Similarly, seasonal business versus recurring revenue are two completely different economic models. The Hatch Chile Store lives and dies by the autumn harvest season. It's brutal and concentrated and then quiet. You either prepare and execute perfectly during those two months, or you don't. Bionic Barbell, by contrast, runs on recurring revenue. Gym memberships are predictable. They're monthly. They're sticky (once people show up and get results, they stay). The business model is almost the inverse — you want smooth, predictable, compounding membership growth. You don't care about seasonal spikes because you don't get them. This is a fundamental difference in how you build the business, how you staff it, how you fund it, and how you measure success. The lessons from one don't transfer because the underlying economic structure is different.

And then there's the difference between physical, B2C products and digital services. The Hatch Chile Store and Bionic Barbell are both physical products delivered to local or national customers. But one requires a building, employees, equipment, and local market penetration. The other is global and digital. When I work on Popsie Fish Company, I'm thinking about conversion rate optimization, SEO, email automation, and paid ad performance. These are skills I've had to develop separately because they're genuinely different from managing gym operations or agricultural supply chains. The digital marketing skills do transfer between Hatch Chile Store and Popsie, and that's been useful. But neither of those prepare you for the specific challenges of running a brick-and-mortar operation like a gym.

The deeper lesson here is that I've learned to be careful about which lessons I borrow. When someone tells me "here's how successful gyms scale," I listen carefully, but I'm skeptical about applying it to the chile store without thinking. When I read about e-commerce best practices, I don't automatically assume they work for a local gym. I've learned to ask: does the underlying economic model apply here? Does the customer relationship look the same? Do we have the same constraints? Are we dealing with the same time scales?

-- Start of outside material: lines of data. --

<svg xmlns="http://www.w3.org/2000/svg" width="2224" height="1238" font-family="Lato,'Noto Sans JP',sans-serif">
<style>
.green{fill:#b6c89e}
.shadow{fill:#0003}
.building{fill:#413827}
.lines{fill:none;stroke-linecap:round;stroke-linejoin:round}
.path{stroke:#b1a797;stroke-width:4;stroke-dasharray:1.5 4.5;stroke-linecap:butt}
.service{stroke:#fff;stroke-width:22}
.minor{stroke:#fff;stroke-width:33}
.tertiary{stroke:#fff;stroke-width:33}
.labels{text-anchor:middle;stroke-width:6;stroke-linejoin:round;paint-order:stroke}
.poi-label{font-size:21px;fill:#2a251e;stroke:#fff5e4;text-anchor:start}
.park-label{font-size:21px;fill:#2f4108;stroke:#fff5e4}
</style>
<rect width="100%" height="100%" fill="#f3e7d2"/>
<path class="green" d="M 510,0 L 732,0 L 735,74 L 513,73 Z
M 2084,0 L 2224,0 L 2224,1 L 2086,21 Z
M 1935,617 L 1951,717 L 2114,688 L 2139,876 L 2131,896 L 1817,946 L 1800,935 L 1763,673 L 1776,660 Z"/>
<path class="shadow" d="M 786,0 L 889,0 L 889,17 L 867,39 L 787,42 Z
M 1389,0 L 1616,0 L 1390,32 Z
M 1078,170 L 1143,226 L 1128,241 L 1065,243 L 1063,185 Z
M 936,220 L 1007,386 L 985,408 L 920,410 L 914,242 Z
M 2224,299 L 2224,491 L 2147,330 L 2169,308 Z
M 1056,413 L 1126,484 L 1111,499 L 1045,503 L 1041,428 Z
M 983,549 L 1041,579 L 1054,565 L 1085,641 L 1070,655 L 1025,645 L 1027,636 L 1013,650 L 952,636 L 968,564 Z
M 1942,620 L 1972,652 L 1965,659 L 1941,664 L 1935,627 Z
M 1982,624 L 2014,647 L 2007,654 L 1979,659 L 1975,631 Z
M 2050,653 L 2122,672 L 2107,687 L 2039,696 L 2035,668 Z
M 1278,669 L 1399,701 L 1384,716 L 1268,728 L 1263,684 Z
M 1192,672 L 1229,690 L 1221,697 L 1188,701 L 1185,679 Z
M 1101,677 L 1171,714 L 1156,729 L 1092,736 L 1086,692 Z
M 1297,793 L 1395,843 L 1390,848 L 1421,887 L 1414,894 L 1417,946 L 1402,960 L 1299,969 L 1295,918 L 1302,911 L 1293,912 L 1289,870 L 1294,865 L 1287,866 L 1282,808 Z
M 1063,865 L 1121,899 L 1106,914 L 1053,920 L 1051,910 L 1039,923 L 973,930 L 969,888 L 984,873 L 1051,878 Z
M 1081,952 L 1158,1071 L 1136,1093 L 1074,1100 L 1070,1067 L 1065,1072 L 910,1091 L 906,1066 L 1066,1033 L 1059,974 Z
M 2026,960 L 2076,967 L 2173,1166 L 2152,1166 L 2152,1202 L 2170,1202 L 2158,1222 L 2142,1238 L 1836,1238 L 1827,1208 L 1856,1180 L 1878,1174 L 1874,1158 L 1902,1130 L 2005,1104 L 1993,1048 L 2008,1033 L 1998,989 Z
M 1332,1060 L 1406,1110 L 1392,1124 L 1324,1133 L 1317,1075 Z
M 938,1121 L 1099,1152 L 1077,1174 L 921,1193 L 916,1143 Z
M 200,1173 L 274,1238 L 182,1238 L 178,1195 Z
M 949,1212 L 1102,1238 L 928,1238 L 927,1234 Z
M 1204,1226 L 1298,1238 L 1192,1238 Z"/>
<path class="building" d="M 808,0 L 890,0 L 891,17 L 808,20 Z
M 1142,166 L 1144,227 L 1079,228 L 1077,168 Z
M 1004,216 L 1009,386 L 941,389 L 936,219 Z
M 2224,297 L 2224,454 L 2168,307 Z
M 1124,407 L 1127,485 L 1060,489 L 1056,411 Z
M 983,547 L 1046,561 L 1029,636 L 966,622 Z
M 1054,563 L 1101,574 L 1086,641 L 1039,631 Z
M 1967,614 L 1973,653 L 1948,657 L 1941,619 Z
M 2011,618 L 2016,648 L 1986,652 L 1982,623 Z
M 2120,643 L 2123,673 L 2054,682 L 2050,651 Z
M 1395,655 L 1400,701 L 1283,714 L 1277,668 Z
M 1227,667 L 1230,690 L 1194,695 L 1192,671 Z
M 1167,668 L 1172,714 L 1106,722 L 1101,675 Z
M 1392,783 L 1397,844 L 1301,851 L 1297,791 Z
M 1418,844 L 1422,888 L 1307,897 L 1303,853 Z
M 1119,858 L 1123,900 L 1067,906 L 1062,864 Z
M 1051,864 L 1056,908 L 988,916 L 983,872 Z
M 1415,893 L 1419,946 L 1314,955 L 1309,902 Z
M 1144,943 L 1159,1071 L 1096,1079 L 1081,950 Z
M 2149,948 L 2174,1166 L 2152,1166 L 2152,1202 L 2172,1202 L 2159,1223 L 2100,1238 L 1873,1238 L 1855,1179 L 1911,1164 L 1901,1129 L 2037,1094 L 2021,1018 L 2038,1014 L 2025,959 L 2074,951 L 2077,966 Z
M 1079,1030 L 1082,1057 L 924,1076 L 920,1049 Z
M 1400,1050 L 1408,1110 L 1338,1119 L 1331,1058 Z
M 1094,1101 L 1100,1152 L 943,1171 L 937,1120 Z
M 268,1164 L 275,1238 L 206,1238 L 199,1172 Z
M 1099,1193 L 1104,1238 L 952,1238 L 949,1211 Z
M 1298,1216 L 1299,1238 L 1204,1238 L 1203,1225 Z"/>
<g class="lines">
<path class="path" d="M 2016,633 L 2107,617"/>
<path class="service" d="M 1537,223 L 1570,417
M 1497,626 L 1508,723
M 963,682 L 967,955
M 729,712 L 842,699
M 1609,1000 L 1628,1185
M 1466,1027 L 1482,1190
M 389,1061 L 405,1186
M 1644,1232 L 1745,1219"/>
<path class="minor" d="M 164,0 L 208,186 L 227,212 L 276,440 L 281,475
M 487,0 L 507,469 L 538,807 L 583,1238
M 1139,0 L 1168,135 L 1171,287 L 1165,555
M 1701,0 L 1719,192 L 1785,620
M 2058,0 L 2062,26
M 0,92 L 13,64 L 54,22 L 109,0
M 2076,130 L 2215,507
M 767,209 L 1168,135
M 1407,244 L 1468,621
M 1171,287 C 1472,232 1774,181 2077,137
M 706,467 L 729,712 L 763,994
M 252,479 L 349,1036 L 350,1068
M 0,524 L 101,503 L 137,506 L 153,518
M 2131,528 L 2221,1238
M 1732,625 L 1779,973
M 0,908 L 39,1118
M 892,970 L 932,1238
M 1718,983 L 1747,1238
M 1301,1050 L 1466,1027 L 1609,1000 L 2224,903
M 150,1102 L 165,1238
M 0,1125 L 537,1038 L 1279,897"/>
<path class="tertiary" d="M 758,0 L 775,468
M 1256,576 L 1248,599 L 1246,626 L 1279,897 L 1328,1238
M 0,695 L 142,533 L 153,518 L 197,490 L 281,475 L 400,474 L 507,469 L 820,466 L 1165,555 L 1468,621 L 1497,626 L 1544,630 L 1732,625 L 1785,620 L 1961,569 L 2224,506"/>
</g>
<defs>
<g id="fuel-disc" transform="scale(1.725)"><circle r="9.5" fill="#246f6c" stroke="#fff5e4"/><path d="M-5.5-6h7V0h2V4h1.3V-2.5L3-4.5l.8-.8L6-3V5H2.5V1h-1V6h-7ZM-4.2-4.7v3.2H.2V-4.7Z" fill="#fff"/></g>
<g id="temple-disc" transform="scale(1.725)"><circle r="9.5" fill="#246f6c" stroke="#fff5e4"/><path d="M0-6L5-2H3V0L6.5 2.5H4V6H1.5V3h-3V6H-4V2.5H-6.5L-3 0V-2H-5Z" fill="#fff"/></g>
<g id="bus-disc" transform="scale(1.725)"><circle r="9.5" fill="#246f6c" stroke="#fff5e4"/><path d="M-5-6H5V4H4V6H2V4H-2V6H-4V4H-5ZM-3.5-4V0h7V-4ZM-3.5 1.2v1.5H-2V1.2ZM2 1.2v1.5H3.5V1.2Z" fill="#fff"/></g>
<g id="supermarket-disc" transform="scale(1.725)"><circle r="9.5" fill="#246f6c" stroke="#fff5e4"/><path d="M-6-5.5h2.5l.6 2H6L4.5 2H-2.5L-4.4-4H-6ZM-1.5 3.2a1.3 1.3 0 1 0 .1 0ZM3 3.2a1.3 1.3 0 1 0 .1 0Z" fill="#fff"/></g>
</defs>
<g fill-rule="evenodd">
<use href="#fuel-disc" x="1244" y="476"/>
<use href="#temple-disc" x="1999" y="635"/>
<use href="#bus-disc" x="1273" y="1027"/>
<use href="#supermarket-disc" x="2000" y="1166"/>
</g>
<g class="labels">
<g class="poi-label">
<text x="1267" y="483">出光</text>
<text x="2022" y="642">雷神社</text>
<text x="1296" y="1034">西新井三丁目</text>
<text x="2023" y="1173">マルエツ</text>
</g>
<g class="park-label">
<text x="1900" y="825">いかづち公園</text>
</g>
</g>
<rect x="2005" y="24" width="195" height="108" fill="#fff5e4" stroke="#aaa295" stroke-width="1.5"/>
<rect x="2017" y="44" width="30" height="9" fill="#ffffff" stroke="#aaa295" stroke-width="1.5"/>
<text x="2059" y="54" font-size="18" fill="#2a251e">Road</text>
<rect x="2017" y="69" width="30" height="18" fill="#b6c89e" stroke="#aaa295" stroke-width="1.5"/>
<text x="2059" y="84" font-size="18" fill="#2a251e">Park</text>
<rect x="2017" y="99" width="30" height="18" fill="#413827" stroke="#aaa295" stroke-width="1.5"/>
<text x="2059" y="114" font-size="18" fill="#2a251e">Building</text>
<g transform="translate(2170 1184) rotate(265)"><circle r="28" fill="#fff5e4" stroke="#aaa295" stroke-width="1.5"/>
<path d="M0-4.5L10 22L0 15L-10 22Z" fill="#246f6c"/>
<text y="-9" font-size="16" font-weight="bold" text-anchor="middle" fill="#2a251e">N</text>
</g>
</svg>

Running businesses across three different industries has made me a more humble operator. I know that expertise in one space doesn't guarantee success in another. But it's also made me a more effective operator, because I've learned where to trust my instincts and where to stay curious. The customer obsession, systems thinking, financial rigor, and marketing fundamentals that I've built in agriculture and fitness apply just as much in digital marketing. But the specific playbooks, the operational details, and the constraints are different enough that I have to stay flexible.

I think that balance — knowing which lessons transfer and which don't — is what separates entrepreneurs who can run one successful business from entrepreneurs who can run several. And based in Las Cruces, operating across agriculture, fitness, and digital marketing, that's the skill I keep trying to sharpen. The goal isn't to become an expert in every industry. It's to become expert at knowing which expertise actually transfers, and having the discipline to learn the new things when you move into unfamiliar territory.